__AIM OF THE EXERCISE__. What is needed here is an exact repetition of the records below, beginning at the line that has "724,0 724,567 489,458" and stopping after the line that has "33,605 85,649 52,688".

Top of SUPPLIED RECORDS

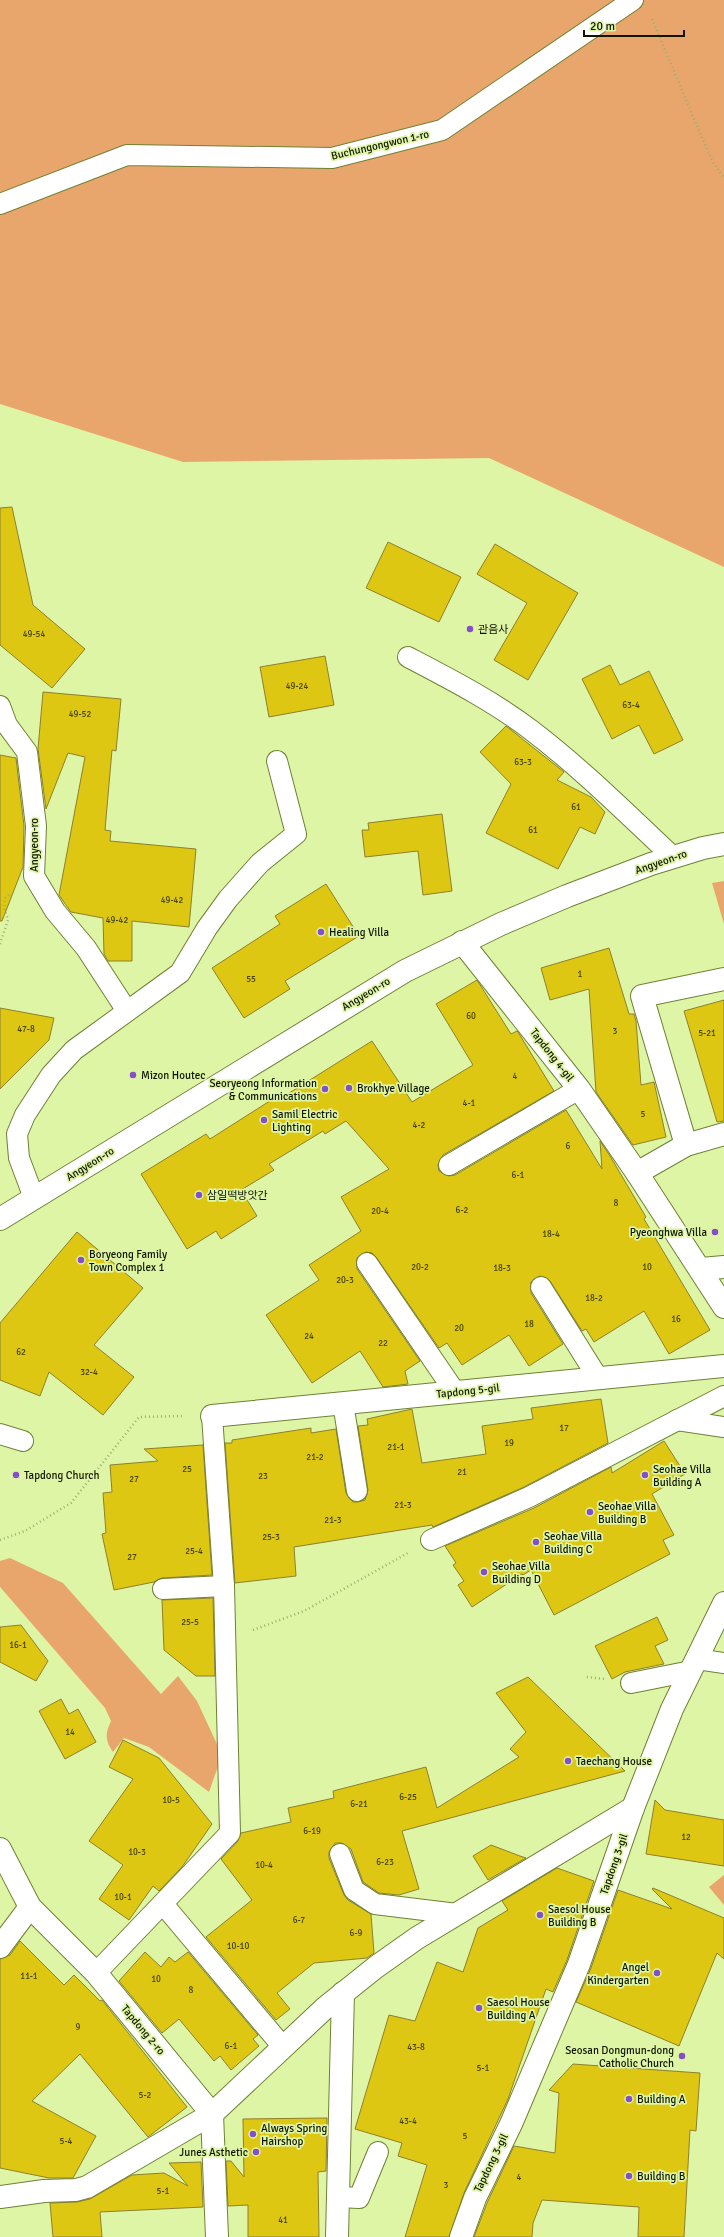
<svg xmlns="http://www.w3.org/2000/svg" width="724" height="2237" font-family="Signika,'Noto Sans KR',sans-serif">
	<rect width="100%" height="100%" fill="#dff5a6"/>
	<g fill="#e9a66c">
		<polygon points="0,0 724,0 724,567 489,458 183,462 0,404"/>
		<polygon points="724,881 724,924 712,883"/>
		<path d="M10 1558 63 1583 161 1694 178 1676 197 1701 222 1755 209 1792 149 1747 124 1738 113 1752C105 1740 105 1734 111 1721L105 1708 0 1587V1561Z"/>
		<polygon points="724,1875 724,1905 709,1887"/>
	</g>
	<g fill="#dec713" stroke="#8c802d">
		<polygon points="12,507 33,605 85,649 52,688 0,645 0,508"/>
		<polygon points="388,542 461,577 439,622 366,588"/>
		<polygon points="495,544 578,593 528,680 494,660 527,603 477,574"/>
		<polygon points="325,656 334,705 269,717 260,667"/>
		<polygon points="610,665 620,685 649,671 683,740 654,754 639,725 612,739 582,679"/>
		<polygon points="43,692 121,699 116,751 112,750 105,830 111,831 110,841 196,849 189,927 132,921 132,961 108,961 104,954 103,918 71,912 59,895 85,757 68,753 46,809 38,749"/>
		<polygon points="506,726 564,772 557,780 591,797 605,812 595,834 580,827 558,869 486,833 511,784 480,752"/>
		<polygon points="0,755 16,758 24,826 23,867 2,921 0,921"/>
		<polygon points="442,814 452,891 423,895 418,851 365,857 362,830 369,830 368,823"/>
		<polygon points="326,884 359,936 285,981 290,989 244,1018 212,968 280,924 275,916"/>
		<polygon points="609,948 629,1014 634,1014 636,1021 641,1085 654,1082 666,1137 633,1145 596,1092 589,989 550,1000 541,968"/>
		<polygon points="477,980 511,1034 517,1031 518,1032 554,1091 443,1155 438,1165 439,1171 449,1176 455,1175 566,1110 602,1169 600,1141 610,1156 646,1217 644,1219 710,1330 669,1354 644,1311 594,1342 586,1329 582,1331 550,1281 540,1276 531,1282 531,1293 563,1344 529,1366 509,1335 462,1365 447,1343 439,1348 376,1257 372,1253 366,1252 357,1258 357,1269 420,1361 405,1371 408,1384 383,1387 360,1351 312,1383 266,1315 319,1280 309,1265 361,1231 341,1197 389,1169 346,1121 325,1134 323,1131 269,1164 274,1170 241,1190 257,1216 221,1239 216,1231 187,1249 141,1174 206,1134 210,1139 276,1097 278,1100 372,1041 412,1102 473,1065 436,1004"/>
		<polygon points="724,1000 724,1121 717,1122 684,1011"/>
		<polygon points="0,1008 54,1018 49,1040 0,1089"/>
		<polygon points="77,1232 143,1288 94,1345 134,1377 103,1415 49,1372 40,1396 0,1380 0,1323"/>
		<polygon points="601,1399 608,1443 524,1487 433,1527 432,1525 294,1547 296,1576 235,1583 225,1443 232,1443 232,1440 311,1428 311,1433 336,1429 346,1493 353,1502 358,1502 365,1500 368,1490 358,1426 368,1425 367,1419 412,1409 422,1463 486,1454 482,1426 533,1419 531,1408"/>
		<polygon points="664,1441 685,1474 652,1494 674,1535 663,1540 670,1554 554,1615 531,1570 523,1575 522,1574 472,1607 458,1585 464,1581 453,1565 456,1563 445,1546 534,1508 611,1467 612,1473"/>
		<polygon points="203,1445 212,1575 162,1578 154,1582 114,1590 102,1534 106,1533 103,1493 112,1492 110,1465 158,1461 144,1449"/>
		<polygon points="213,1598 215,1676 196,1676 164,1650 162,1600"/>
		<polygon points="657,1617 668,1640 655,1646 664,1664 625,1672 612,1679 595,1646"/>
		<polygon points="21,1625 48,1661 36,1681 0,1662 0,1627"/>
		<polygon points="528,1677 625,1771 402,1831 419,1889 399,1895 379,1893 363,1882 351,1849 342,1843 335,1843 329,1852 329,1858 344,1895 348,1900 371,1914 374,1953 367,1958 314,1963 277,1993 290,2009 276,2020 206,1937 252,1900 221,1859 238,1841 241,1833 291,1822 288,1808 334,1798 333,1791 426,1767 437,1808 519,1757 510,1749 526,1732 496,1693"/>
		<polygon points="61,1699 69,1714 78,1709 96,1742 65,1759 39,1711"/>
		<polygon points="123,1740 159,1758 212,1824 182,1867 159,1891 153,1886 129,1920 99,1899 123,1865 89,1841 133,1779 109,1767"/>
		<polygon points="655,1800 665,1810 724,1820 724,1866 646,1854"/>
		<polygon points="491,1845 520,1856 526,1858 488,1880 473,1856"/>
		<polygon points="557,1868 594,1881 567,1960 553,1992 546,1989 508,2099 464,2193 449,2237 405,2237 427,2165 398,2156 402,2143 355,2129 389,2015 415,2021 437,1962 463,1972 478,1928 508,1910 502,1901"/>
		<polygon points="653,1888 724,1918 724,1959 717,1953 679,2046 576,2002 591,1968 618,1890 672,1909 652,1889"/>
		<polygon points="20,1941 64,1985 74,1975 100,2001 102,2000 187,2107 148,2137 80,2054 32,2101 96,2136 73,2178 49,2178 0,2168 0,1959 10,1955"/>
		<polygon points="145,1952 161,1967 169,1957 175,1962 188,1952 258,2035 253,2039 259,2046 231,2070 220,2056 214,2061 179,2019 162,2033 119,1981"/>
		<polygon points="573,2064 700,2073 696,2131 690,2130 684,2237 638,2237 639,2207 542,2200 533,2223 532,2237 474,2237 487,2203 514,2146 555,2153 559,2093 549,2090"/>
		<polygon points="327,2118 326,2171 318,2172 319,2237 248,2237 248,2205 228,2206 226,2161 231,2161 244,2177 243,2119"/>
		<polygon points="201,2162 203,2207 100,2212 102,2237 53,2237 50,2203 77,2202 90,2199 132,2175 164,2173 188,2186 169,2163"/>
	</g>
	<g fill="none" stroke-linecap="round" stroke-linejoin="round">
		<defs>
			<g id="service">
				<polyline points="0,204 127,155 332,158 442,130 633,0"/>
				<path d="M408 657C450 679 493 701 531 730 581 768 627 814 673 857"/>
				<polyline points="0,706 7,725 27,752 36,826 34,876 55,911 86,948 127,1011"/>
				<polyline points="449,1165 579,1089"/>
				<polyline points="34,1198 19,1158 17,1134 25,1115 51,1075 74,1050 180,973 207,928 228,899 260,863 296,834 277,761"/>
				<polyline points="367,1263 455,1392"/>
				<polyline points="541,1287 598,1378"/>
				<polyline points="343,1403 357,1491"/>
				<polyline points="677,1420 724,1427"/>
				<polyline points="0,1434 23,1441"/>
				<polyline points="431,1540 529,1497 724,1396"/>
				<polyline points="163,1589 224,1586"/>
				<polyline points="697,1659 724,1663"/>
				<polyline points="631,1683 691,1671"/>
				<polyline points="340,1854 354,1890 375,1904 457,1914"/>
				<polyline points="163,1904 283,2047"/>
				<polyline points="96,1973 230,1833 224,1586 212,1416"/>
				<polyline points="338,2197 359,2198 378,2152"/>
			</g>
			<g id="minor">
				<polyline points="462,942 579,1089 637,1173 724,1307"/>
				<polyline points="686,1145 642,996 724,979"/>
				<polyline points="637,1173 686,1145 724,1134"/>
				<polyline points="701,1269 724,1267"/>
				<polyline points="212,1416 724,1366"/>
				<polyline points="0,1849 30,1907 96,1973 212,2114 217,2237"/>
				<polyline points="0,1947 30,1907"/>
				<polyline points="0,2197 44,2191 76,2190 87,2187 212,2114 326,2007 376,1967 417,1938 633,1808"/>
				<polyline points="337,2237 343,1993"/>
				<polyline points="461,2237 475,2198 511,2124 579,1964 633,1808 672,1709 724,1603"/>
			</g>
			<polyline id="tertiary" points="0,1219 405,971 501,924 567,896 651,864 703,848 724,844"/>
		</defs>
		<use href="#service" stroke="#6f8135" stroke-width="22"/>
		<use href="#minor" stroke="#6f8135" stroke-width="24"/>
		<use href="#tertiary" stroke="#6f8135" stroke-width="24"/>
		<g stroke="#9dae72" stroke-width="2.5" stroke-dasharray="1 3" stroke-linecap="butt">
			<polyline points="652,19 712,161 724,178"/>
			<polyline points="0,944 8,920 4,908 5,898 11,893"/>
			<polyline points="0,1540 25,1531 71,1503 139,1417 185,1416"/>
			<polyline points="253,1630 304,1611 408,1553"/>
			<polyline points="587,1677 605,1679"/>
		</g>
		<use href="#service" stroke="#fff" stroke-width="20"/>
		<use href="#minor" stroke="#fff" stroke-width="22"/>
		<use href="#tertiary" stroke="#fff" stroke-width="22"/>
	</g>
	<g fill="#844fc7" stroke="#dff5a6" stroke-width="1.5">
		<circle cx="470" cy="629" r="4"/>
		<circle cx="321" cy="932" r="4"/>
		<circle cx="133" cy="1075" r="4"/>
		<circle cx="349" cy="1088" r="4"/>
		<circle cx="325" cy="1089" r="4"/>
		<circle cx="264" cy="1120" r="4"/>
		<circle cx="199" cy="1195" r="4"/>
		<circle cx="715" cy="1232" r="4"/>
		<circle cx="81" cy="1260" r="4"/>
		<circle cx="16" cy="1475" r="4"/>
		<circle cx="645" cy="1475" r="4"/>
		<circle cx="590" cy="1512" r="4"/>
		<circle cx="536" cy="1542" r="4"/>
		<circle cx="484" cy="1572" r="4"/>
		<circle cx="568" cy="1761" r="4"/>
		<circle cx="540" cy="1915" r="4"/>
		<circle cx="657" cy="1973" r="4"/>
		<circle cx="479" cy="2008" r="4"/>
		<circle cx="682" cy="2056" r="4"/>
		<circle cx="629" cy="2099" r="4"/>
		<circle cx="253" cy="2134" r="4"/>
		<circle cx="256" cy="2152" r="4"/>
		<circle cx="629" cy="2176" r="4"/>
	</g>
	<g text-anchor="middle" dominant-baseline="central" stroke-width="3.5" stroke-linejoin="round" paint-order="stroke">
		<g font-size="9" fill="#434205">
			<text x="34" y="634">49-54</text>
			<text x="297" y="686">49-24</text>
			<text x="631" y="705">63-4</text>
			<text x="80" y="714">49-52</text>
			<text x="523" y="762">63-3</text>
			<text x="576" y="807">61</text>
			<text x="533" y="830">61</text>
			<text x="172" y="900">49-42</text>
			<text x="117" y="920">49-42</text>
			<text x="580" y="974">1</text>
			<text x="251" y="979">55</text>
			<text x="471" y="1016">60</text>
			<text x="26" y="1029">47-8</text>
			<text x="615" y="1031">3</text>
			<text x="707" y="1033">5-21</text>
			<text x="515" y="1076">4</text>
			<text x="469" y="1103">4-1</text>
			<text x="643" y="1114">5</text>
			<text x="419" y="1125">4-2</text>
			<text x="568" y="1146">6</text>
			<text x="518" y="1175">6-1</text>
			<text x="616" y="1203">8</text>
			<text x="462" y="1210">6-2</text>
			<text x="380" y="1211">20-4</text>
			<text x="551" y="1234">18-4</text>
			<text x="420" y="1267">20-2</text>
			<text x="647" y="1267">10</text>
			<text x="502" y="1268">18-3</text>
			<text x="345" y="1280">20-3</text>
			<text x="594" y="1298">18-2</text>
			<text x="676" y="1319">16</text>
			<text x="529" y="1324">18</text>
			<text x="459" y="1328">20</text>
			<text x="309" y="1336">24</text>
			<text x="383" y="1343">22</text>
			<text x="21" y="1352">62</text>
			<text x="89" y="1372">32-4</text>
			<text x="564" y="1428">17</text>
			<text x="509" y="1443">19</text>
			<text x="396" y="1447">21-1</text>
			<text x="315" y="1457">21-2</text>
			<text x="187" y="1469">25</text>
			<text x="462" y="1472">21</text>
			<text x="263" y="1476">23</text>
			<text x="134" y="1479">27</text>
			<text x="403" y="1505">21-3</text>
			<text x="333" y="1520">21-3</text>
			<text x="271" y="1537">25-3</text>
			<text x="194" y="1551">25-4</text>
			<text x="132" y="1557">27</text>
			<text x="190" y="1622">25-5</text>
			<text x="18" y="1645">16-1</text>
			<text x="70" y="1732">14</text>
			<text x="408" y="1797">6-25</text>
			<text x="171" y="1800">10-5</text>
			<text x="359" y="1804">6-21</text>
			<text x="312" y="1831">6-19</text>
			<text x="686" y="1837">12</text>
			<text x="137" y="1852">10-3</text>
			<text x="385" y="1862">6-23</text>
			<text x="264" y="1865">10-4</text>
			<text x="123" y="1897">10-1</text>
			<text x="299" y="1920">6-7</text>
			<text x="356" y="1933">6-9</text>
			<text x="238" y="1946">10-10</text>
			<text x="29" y="1976">11-1</text>
			<text x="156" y="1979">10</text>
			<text x="191" y="1990">8</text>
			<text x="78" y="2027">9</text>
			<text x="231" y="2046">6-1</text>
			<text x="416" y="2047">43-8</text>
			<text x="483" y="2068">5-1</text>
			<text x="145" y="2095">5-2</text>
			<text x="408" y="2121">43-4</text>
			<text x="465" y="2136">5</text>
			<text x="66" y="2141">5-4</text>
			<text x="519" y="2177">4</text>
			<text x="446" y="2185">3</text>
			<text x="163" y="2191">5-1</text>
			<text x="283" y="2220">41</text>
		</g>
		<g font-size="11" fill="#0f1500" stroke="#dff5a6">
			<text transform="translate(380 145) rotate(-13)">Buchungongwon 1-ro</text>
			<text transform="translate(34 845) rotate(-90)">Angyeon-ro</text>
			<text transform="translate(661 862) rotate(-19)">Angyeon-ro</text>
			<text transform="translate(366 994) rotate(-31)">Angyeon-ro</text>
			<text transform="translate(552 1055) rotate(52)">Tapdong 4-gil</text>
			<text transform="translate(90 1164) rotate(-32)">Angyeon-ro</text>
			<text transform="translate(468 1391) rotate(-6)">Tapdong 5-gil</text>
			<text transform="translate(614 1864) rotate(-71)">Tapdong 3-gil</text>
			<text transform="translate(143 2030) rotate(50)">Tapdong 2-ro</text>
			<text transform="translate(491 2163) rotate(-64)">Tapdong 3-gil</text>
		</g>
		<g font-size="11" fill="#0f1500" stroke="#dff5a6" text-anchor="start">
			<text x="478" y="629">관음사</text>
			<text x="329" y="932">Healing Villa</text>
			<text x="141" y="1075">Mizon Houtec</text>
			<text x="317" y="1083" text-anchor="end">Seoryeong Information<tspan x="317" dy="13">&amp; Communications</tspan></text>
			<text x="357" y="1088">Brokhye Village</text>
			<text x="272" y="1114">Samil Electric<tspan x="272" dy="13">Lighting</tspan></text>
			<text x="207" y="1195">삼일떡방앗간</text>
			<text x="707" y="1232" text-anchor="end">Pyeonghwa Villa</text>
			<text x="89" y="1254">Boryeong Family<tspan x="89" dy="13">Town Complex 1</tspan></text>
			<text x="653" y="1469">Seohae Villa<tspan x="653" dy="13">Building A</tspan></text>
			<text x="24" y="1475">Tapdong Church</text>
			<text x="598" y="1506">Seohae Villa<tspan x="598" dy="13">Building B</tspan></text>
			<text x="544" y="1536">Seohae Villa<tspan x="544" dy="13">Building C</tspan></text>
			<text x="492" y="1566">Seohae Villa<tspan x="492" dy="13">Building D</tspan></text>
			<text x="576" y="1761">Taechang House</text>
			<text x="548" y="1909">Saesol House<tspan x="548" dy="13">Building B</tspan></text>
			<text x="649" y="1967" text-anchor="end">Angel<tspan x="649" dy="13">Kindergarten</tspan></text>
			<text x="487" y="2002">Saesol House<tspan x="487" dy="13">Building A</tspan></text>
			<text x="674" y="2050" text-anchor="end">Seosan Dongmun-dong<tspan x="674" dy="13">Catholic Church</tspan></text>
			<text x="637" y="2099">Building A</text>
			<text x="261" y="2128">Always Spring<tspan x="261" dy="13">Hairshop</tspan></text>
			<text x="248" y="2152" text-anchor="end">Junes Asthetic</text>
			<text x="637" y="2176">Building B</text>
		</g>
	</g>
	<path d="M584 30v6h100v-6" fill="none" stroke="#0f1500" stroke-width="2"/>
	<text x="590" y="30" font-size="12" fill="#0f1500" stroke="#dff5a6" stroke-width="3" paint-order="stroke">20 m</text>
</svg>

Bottom of SUPPLIED RECORDS

__ANSWER SPACE__.
		<polygon points="0,0 724,0 724,567 489,458 183,462 0,404"/>
		<polygon points="724,881 724,924 712,883"/>
		<path d="M10 1558 63 1583 161 1694 178 1676 197 1701 222 1755 209 1792 149 1747 124 1738 113 1752C105 1740 105 1734 111 1721L105 1708 0 1587V1561Z"/>
		<polygon points="724,1875 724,1905 709,1887"/>
	</g>
	<g fill="#dec713" stroke="#8c802d">
		<polygon points="12,507 33,605 85,649 52,688 0,645 0,508"/>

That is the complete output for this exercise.